What is expected
Copy the entries below verbatim, omitting any pictures they contain.
------------------------------------
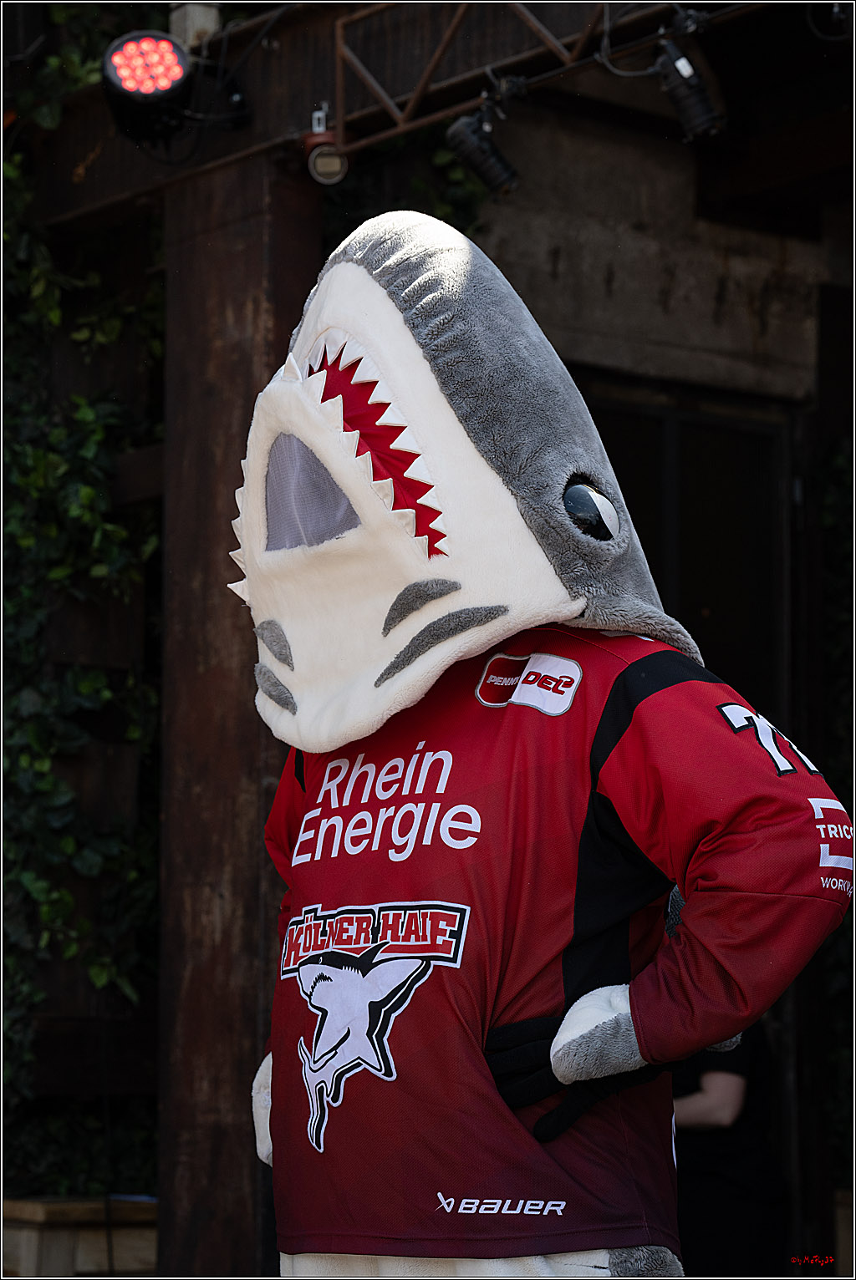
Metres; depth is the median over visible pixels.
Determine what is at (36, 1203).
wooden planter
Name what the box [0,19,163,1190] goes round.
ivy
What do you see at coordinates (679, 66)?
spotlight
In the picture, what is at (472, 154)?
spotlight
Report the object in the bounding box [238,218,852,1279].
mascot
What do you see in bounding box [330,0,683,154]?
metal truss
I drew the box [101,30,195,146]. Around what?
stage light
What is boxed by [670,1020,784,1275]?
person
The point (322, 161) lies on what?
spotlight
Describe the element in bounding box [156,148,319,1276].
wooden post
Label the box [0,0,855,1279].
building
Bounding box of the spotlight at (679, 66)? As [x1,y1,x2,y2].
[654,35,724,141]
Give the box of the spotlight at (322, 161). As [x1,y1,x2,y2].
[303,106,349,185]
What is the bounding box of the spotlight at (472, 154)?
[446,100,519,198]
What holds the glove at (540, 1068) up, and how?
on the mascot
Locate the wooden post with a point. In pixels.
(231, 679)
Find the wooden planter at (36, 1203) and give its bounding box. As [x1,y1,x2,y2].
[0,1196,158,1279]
------------------------------------
Answer for this exercise
Metres; depth is the median over visible pixels.
Determine what is at (36, 1203).
wooden planter
Name what the box [0,19,163,1190] goes round.
ivy
What do you see at coordinates (679, 66)?
spotlight
In the picture, what is at (472, 154)?
spotlight
Report the object in the bounding box [238,218,852,1279].
mascot
What do you see in bounding box [330,0,683,154]?
metal truss
I drew the box [101,30,195,146]. Around what?
stage light
What is boxed by [670,1020,784,1275]?
person
The point (322, 161) lies on what?
spotlight
Describe the element in bounding box [156,148,319,1276].
wooden post
Label the box [0,0,855,1279].
building
Bounding box of the spotlight at (679, 66)? As [x1,y1,x2,y2].
[654,35,724,141]
Give the box of the spotlight at (322, 161). As [x1,y1,x2,y2].
[303,106,349,185]
What is the bounding box of the spotlight at (472, 154)?
[446,100,519,198]
What holds the glove at (540, 1068) up, and how?
on the mascot
Locate the wooden post with a point. In pixels.
(231, 679)
Find the wooden planter at (36, 1203) and give its bounding box. As [x1,y1,x2,y2].
[0,1196,158,1279]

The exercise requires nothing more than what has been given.